Gradient flows and proximal splitting methods: A unified view on accelerated and stochastic optimization

Guilherme França, Daniel P. Robinson, and René Vidal
Phys. Rev. E 103, 053304 – Published 10 May 2021

Abstract

Optimization is at the heart of machine learning, statistics, and many applied scientific disciplines. It also has a long history in physics, ranging from the minimal action principle to finding ground states of disordered systems such as spin glasses. Proximal algorithms form a class of methods that are broadly applicable and are particularly well-suited to nonsmooth, constrained, large-scale, and distributed optimization problems. There are essentially five proximal algorithms currently known, each proposed in seminal work: Forward-backward splitting, Tseng splitting, Douglas-Rachford, alternating direction method of multipliers, and the more recent Davis-Yin.
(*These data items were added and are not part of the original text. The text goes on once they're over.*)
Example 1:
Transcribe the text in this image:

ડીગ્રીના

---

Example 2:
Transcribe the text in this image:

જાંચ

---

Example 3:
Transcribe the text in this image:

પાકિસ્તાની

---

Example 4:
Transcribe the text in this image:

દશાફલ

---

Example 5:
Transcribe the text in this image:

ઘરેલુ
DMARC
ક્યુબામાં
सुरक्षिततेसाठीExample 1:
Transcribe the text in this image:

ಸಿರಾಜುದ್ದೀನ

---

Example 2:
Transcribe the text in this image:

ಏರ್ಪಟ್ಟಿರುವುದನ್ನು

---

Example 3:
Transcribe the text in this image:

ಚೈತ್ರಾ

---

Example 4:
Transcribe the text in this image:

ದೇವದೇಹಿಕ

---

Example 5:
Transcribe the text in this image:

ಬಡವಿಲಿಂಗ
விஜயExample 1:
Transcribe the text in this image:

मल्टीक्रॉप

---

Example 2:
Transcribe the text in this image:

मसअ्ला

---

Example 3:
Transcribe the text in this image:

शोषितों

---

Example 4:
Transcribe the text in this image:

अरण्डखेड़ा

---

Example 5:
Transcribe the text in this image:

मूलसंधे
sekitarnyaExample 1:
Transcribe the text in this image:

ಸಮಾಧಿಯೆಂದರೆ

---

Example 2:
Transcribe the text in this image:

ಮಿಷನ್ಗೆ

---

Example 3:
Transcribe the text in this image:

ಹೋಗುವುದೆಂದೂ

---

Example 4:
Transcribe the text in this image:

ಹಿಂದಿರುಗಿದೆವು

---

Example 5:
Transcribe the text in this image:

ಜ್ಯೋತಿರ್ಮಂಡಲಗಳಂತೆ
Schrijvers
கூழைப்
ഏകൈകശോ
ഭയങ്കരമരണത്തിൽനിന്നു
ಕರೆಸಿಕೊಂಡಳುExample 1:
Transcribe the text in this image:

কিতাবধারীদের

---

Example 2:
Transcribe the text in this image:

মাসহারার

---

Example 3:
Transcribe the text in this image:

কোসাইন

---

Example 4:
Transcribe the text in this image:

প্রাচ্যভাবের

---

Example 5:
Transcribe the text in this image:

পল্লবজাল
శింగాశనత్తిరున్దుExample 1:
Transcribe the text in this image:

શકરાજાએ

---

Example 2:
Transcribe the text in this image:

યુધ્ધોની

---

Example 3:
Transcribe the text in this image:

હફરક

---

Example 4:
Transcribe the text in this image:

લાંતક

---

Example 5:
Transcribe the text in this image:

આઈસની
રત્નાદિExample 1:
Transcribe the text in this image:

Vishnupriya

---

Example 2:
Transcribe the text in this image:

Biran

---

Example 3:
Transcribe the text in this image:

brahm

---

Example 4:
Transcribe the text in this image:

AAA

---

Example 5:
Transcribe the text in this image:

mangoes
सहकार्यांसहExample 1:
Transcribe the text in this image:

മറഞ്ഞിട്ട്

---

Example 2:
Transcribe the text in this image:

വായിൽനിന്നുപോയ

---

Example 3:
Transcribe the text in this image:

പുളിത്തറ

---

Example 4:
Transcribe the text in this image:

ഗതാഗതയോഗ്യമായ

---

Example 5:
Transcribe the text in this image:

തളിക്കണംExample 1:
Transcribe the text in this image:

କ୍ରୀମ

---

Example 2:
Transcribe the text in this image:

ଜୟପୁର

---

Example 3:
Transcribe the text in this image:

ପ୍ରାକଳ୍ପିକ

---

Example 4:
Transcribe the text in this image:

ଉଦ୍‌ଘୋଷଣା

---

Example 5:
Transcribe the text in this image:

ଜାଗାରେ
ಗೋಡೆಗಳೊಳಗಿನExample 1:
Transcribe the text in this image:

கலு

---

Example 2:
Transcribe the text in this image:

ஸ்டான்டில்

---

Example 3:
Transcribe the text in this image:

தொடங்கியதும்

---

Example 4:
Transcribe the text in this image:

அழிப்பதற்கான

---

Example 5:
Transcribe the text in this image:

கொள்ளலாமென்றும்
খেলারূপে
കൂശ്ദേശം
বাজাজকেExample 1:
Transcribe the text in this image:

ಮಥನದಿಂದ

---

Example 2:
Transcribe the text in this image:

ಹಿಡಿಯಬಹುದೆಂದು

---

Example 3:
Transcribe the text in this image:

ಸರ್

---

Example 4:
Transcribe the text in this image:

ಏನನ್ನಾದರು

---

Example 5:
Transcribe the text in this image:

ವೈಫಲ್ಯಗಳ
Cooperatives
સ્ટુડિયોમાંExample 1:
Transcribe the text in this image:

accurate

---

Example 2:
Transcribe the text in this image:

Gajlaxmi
These methods sit on a higher level of abstraction compared to gradient-based ones, with deep roots in nonlinear functional analysis. In this paper we show that all of these methods are actually different discretizations of a single differential equation, namely, the simple gradient flow which dates back to Cauchy (1847). An important aspect behind many of the success stories in machine learning relies on “accelerating” the convergence of first-order methods. However, accelerated methods are notoriously difficult to analyze, counterintuitive, and without an underlying guiding principle. We show that similar discretization schemes applied to Newton's equation with an additional dissipative force, which we refer to as accelerated gradient flow, allow us to obtain accelerated variants of all these proximal algorithms—the majority of which are new although some recover known cases in the literature. Furthermore, we extend these methods to stochastic settings, allowing us to make connections with Langevin and Fokker-Planck equations. Similar ideas apply to gradient descent, heavy ball, and Nesterov's method which are simpler. Our results therefore provide a unified framework from which several important optimization methods are nothing but simulations of classical dissipative systems.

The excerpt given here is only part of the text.